▶ **Work order 1**: In the records, copy the stretch from the line containing "Here, each photo" through the line containing "dist [-0.004018, -0.000306]", without changes.

In [1]:
import cv2
import time
import tensorflow as tf
import pandas as pd
import numpy as np
from tensorflow import keras
import matplotlib.pyplot as plt
from sklearn.decomposition import PCA
from keras.utils import np_utils
from sklearn.model_selection import train_test_split
from sklearn.preprocessing import MinMaxScaler
from keras.datasets import cifar10
from keras.models import Model
from tensorflow.keras import datasets, layers, models, losses
from tensorflow.keras.models import Sequential
from tensorflow.keras.optimizers import SGD, Adam
from tensorflow.keras.utils import to_categorical , plot_model
from sklearn.metrics import confusion_matrix, ConfusionMatrixDisplay, precision_score, recall_score, f1_score
from tensorflow.keras.layers import Dense, Dropout, Activation, Flatten, Input

In [9]:
(X_train, y_train), (X_test, y_test) = cifar10.load_data()

Convert both X_train and X_test to grayscale

In [10]:
X_train = np.array([cv2.cvtColor(image, cv2.COLOR_BGR2GRAY) for image in X_train])

▶ **Work order 2**: In the notebook excerpt, turn the block beginning "import cv2" into a short list of the libraries it imports and the main items taken from each.

▶ **Exercise material**:

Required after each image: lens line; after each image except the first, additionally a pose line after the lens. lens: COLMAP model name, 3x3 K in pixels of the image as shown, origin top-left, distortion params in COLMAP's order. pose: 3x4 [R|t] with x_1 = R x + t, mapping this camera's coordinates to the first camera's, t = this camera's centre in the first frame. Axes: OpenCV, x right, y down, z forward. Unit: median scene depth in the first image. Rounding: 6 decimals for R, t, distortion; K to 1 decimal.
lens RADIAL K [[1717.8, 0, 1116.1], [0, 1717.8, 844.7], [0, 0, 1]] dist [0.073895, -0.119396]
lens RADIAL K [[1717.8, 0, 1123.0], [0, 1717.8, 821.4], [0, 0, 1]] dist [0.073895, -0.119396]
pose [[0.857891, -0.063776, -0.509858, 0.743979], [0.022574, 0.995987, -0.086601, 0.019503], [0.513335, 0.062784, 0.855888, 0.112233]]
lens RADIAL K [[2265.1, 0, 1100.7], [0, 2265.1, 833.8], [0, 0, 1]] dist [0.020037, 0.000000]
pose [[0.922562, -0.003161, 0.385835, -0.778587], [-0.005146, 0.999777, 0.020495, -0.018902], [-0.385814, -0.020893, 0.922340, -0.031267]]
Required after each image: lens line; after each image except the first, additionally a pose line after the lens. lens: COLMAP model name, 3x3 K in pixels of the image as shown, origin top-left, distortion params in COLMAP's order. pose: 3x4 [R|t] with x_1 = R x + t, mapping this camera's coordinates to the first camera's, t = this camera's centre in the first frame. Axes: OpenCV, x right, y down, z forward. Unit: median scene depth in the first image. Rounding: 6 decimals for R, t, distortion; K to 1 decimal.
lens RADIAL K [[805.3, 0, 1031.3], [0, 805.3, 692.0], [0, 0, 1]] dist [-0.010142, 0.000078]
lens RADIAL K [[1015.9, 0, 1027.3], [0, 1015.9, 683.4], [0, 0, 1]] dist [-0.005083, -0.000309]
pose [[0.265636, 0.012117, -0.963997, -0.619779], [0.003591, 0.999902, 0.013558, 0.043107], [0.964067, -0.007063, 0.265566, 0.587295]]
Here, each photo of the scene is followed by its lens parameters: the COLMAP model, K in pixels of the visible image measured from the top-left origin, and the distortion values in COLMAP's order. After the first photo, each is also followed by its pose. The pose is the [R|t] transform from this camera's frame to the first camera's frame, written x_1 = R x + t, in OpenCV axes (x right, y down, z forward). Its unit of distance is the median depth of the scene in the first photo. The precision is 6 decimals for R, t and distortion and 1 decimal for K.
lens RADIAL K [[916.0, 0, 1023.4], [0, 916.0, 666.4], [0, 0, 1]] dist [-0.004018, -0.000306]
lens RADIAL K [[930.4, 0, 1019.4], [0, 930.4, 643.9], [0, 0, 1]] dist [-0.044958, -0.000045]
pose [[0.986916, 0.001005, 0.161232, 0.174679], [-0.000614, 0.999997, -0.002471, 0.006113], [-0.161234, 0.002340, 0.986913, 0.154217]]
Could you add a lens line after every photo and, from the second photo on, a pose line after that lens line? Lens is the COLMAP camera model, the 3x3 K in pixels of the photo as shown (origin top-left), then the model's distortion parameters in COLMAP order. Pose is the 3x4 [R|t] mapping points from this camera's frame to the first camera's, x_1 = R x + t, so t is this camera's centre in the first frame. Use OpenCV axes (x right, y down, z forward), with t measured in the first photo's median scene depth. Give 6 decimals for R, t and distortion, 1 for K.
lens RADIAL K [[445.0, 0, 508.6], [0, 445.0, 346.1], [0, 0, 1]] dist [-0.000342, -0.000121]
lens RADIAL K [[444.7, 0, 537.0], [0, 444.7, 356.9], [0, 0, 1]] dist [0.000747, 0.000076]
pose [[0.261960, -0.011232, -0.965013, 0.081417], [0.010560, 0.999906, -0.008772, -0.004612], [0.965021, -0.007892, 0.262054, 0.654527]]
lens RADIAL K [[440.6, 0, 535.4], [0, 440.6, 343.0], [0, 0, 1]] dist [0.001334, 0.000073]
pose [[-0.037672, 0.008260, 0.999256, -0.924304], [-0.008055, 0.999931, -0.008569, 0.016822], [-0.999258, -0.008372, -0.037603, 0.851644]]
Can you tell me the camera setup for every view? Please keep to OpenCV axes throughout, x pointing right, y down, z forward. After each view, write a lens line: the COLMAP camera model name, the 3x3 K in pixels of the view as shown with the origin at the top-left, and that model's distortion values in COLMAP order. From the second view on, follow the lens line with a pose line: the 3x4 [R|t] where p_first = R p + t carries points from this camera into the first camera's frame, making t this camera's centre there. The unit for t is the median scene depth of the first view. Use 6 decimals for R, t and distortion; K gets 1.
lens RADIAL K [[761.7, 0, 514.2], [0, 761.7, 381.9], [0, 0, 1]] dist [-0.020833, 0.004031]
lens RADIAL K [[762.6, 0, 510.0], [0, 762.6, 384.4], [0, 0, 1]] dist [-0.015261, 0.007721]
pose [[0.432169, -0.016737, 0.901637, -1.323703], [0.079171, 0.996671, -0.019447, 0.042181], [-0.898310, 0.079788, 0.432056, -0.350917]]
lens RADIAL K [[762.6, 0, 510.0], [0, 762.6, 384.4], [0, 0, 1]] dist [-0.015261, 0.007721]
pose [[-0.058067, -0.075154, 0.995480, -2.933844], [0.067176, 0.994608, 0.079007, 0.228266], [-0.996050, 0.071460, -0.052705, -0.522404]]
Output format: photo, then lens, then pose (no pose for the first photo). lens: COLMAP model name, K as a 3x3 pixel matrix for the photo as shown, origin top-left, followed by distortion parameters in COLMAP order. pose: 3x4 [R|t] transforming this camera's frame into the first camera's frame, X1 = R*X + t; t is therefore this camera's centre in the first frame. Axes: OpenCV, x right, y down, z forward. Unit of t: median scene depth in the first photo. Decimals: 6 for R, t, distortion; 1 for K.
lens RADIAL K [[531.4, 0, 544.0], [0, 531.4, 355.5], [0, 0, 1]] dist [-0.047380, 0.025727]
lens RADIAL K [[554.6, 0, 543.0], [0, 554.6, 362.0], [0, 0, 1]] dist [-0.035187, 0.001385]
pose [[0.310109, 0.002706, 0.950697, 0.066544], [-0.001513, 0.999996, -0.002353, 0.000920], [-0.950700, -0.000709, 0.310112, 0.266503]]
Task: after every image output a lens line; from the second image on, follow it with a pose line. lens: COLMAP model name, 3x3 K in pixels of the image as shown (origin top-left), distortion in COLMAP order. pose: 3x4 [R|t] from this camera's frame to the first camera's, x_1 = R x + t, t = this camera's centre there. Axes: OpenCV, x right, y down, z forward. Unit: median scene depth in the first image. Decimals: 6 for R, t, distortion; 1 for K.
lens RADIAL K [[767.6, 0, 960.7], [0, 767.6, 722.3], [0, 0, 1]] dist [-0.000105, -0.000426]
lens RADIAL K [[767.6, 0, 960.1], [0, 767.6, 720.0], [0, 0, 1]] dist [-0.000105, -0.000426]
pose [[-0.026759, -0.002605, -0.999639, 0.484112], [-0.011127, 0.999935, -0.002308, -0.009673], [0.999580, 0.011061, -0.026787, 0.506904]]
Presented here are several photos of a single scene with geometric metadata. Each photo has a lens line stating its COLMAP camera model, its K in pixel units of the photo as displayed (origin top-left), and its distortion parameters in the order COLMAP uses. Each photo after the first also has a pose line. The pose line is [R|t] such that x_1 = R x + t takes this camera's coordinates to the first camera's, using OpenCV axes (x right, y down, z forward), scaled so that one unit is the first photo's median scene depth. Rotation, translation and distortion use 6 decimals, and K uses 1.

▶ **Exercise result 1**:
Here, each photo of the scene is followed by its lens parameters: the COLMAP model, K in pixels of the visible image measured from the top-left origin, and the distortion values in COLMAP's order. After the first photo, each is also followed by its pose. The pose is the [R|t] transform from this camera's frame to the first camera's frame, written x_1 = R x + t, in OpenCV axes (x right, y down, z forward). Its unit of distance is the median depth of the scene in the first photo. The precision is 6 decimals for R, t and distortion and 1 decimal for K.
lens RADIAL K [[916.0, 0, 1023.4], [0, 916.0, 666.4], [0, 0, 1]] dist [-0.004018, -0.000306]

▶ **Exercise result 2**:
- cv2, time
- tensorflow (as tf), plus keras and, from tensorflow.keras: datasets, layers, models, losses, Sequential, SGD, Adam, to_categorical, plot_model, Dense, Dropout, Activation, Flatten, Input
- keras: np_utils, cifar10, Model
- pandas (as pd), numpy (as np), matplotlib.pyplot (as plt)
- sklearn: PCA, train_test_split, MinMaxScaler, confusion_matrix, ConfusionMatrixDisplay, precision_score, recall_score, f1_score